▸ **Extrahierter Text**
-----
Wer ist denn dieser, dass ihm sogar der Wind und der See gehorchen?

+ Aus dem heiligen Evangelium nach Markus

35An jenem Tag, als es Abend geworden war, sagte Jesus zu seinen Jüngern: Wir wollen ans andere Ufer hinüberfahren.

36Sie schickten die Leute fort und fuhren mit ihm in dem Boot, in dem er saß, weg; und andere Boote begleiteten ihn.

37Plötzlich erhob sich ein heftiger Wirbelsturm und die Wellen schlugen in das Boot, sodass es sich mit Wasser zu füllen begann.

38Er aber lag hinten im Boot auf einem Kissen und schlief. Sie weckten ihn und riefen: Meister, kümmert es dich nicht, dass wir zugrunde gehen?

39Da stand er auf, drohte dem Wind und sagte zu dem See: Schweig, sei still! Und der Wind legte sich und es trat völlige Stille ein.

40Er sagte zu ihnen: Warum habt ihr solche Angst? Habt ihr noch keinen Glauben?

41Da ergriff sie große Furcht und sie sagten zueinander: Wer ist denn dieser, dass ihm sogar der Wind und das Meer gehorchen?

 

 

 

Fahrten ins Heilige Land sind keine Seltenheit mehr. Vielleicht war auch von Ihnen schon einmal jemand dort. Dann war er oder sie bestimmt auch am See Genezareth, dem „Auge Gottes“, wie die Araber diesen See in Galiläa nennen. Ein herrlicher Anblick ist dieser See. Und eine Bootsfahrt darauf ein unvergessliches Ereignis.

 

Doch Idyllen können täuschen. Der See liegt 212 m unter dem Meeresspiegel. Unversehens können vom Hermongebirge – bei einem Höhenunterschied von 3.000 m – kalte Fallwinde auf die Tiefebene herabstürzen und auf das Unterdruckgebiet des Talkessels einbrechen.

Fast senkrecht stoßen dann diese Winde auf die Wasseroberfläche, peitschen die Wellen hoch, wühlen den See auf und verwandeln ihn in ein tosendes Meer. Immer wieder kommt es vor, dass dabei Menschen ums Leben kommen.
-----
▸ **Datenabschnitt**
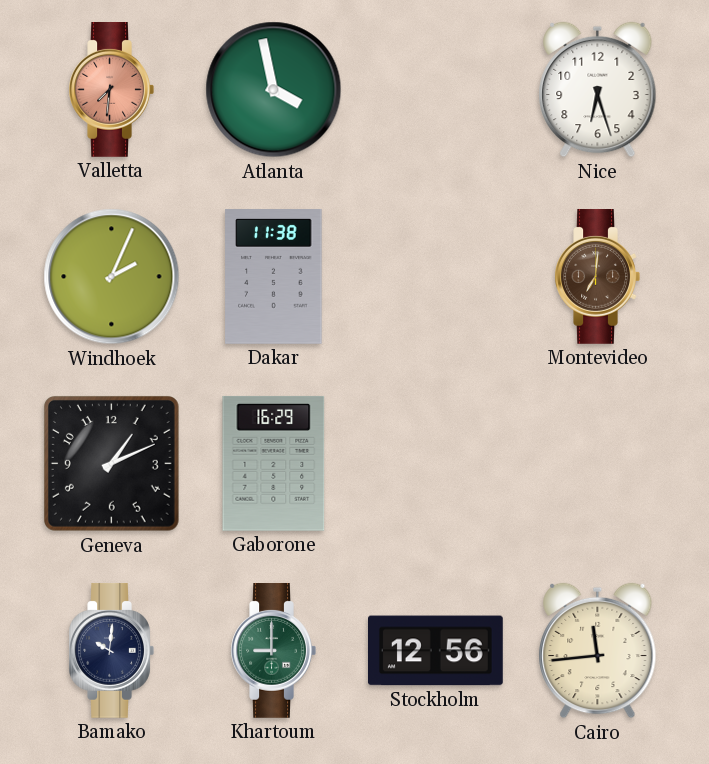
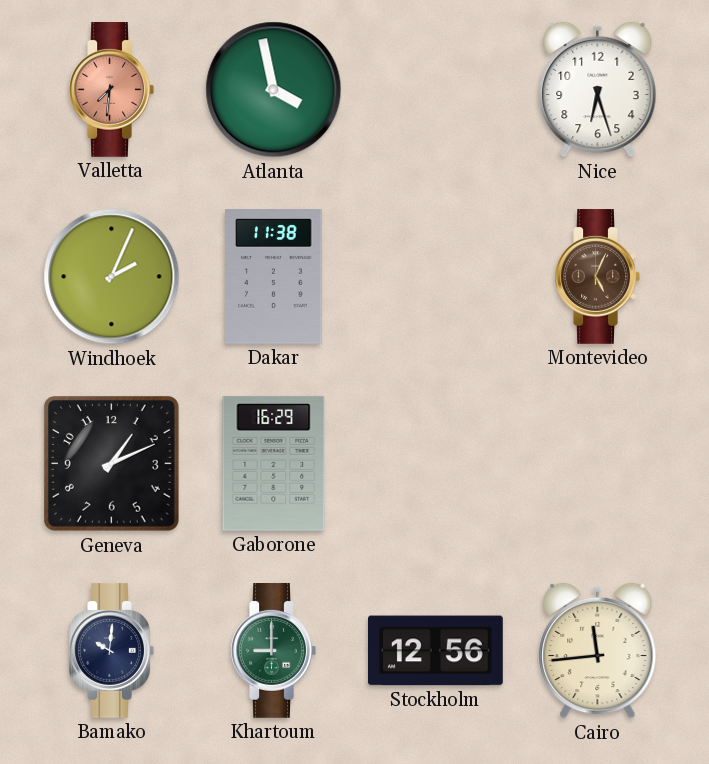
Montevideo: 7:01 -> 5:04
-----
▸ **Ziel**
Schreib die Stelle aus dem Text über den See Genezareth, beginnend mit „38Er aber lag“ und weiter bis einschließlich „völlige Stille ein.“, noch einmal ab und tausche dabei „Kissen“ gegen „Polster“. Die Liste ist eigenständiges Material und gehört nicht zum Text.

▸ **Ergebnis**
38Er aber lag hinten im Boot auf einem Polster und schlief. Sie weckten ihn und riefen: Meister, kümmert es dich nicht, dass wir zugrunde gehen?

39Da stand er auf, drohte dem Wind und sagte zu dem See: Schweig, sei still! Und der Wind legte sich und es trat völlige Stille ein.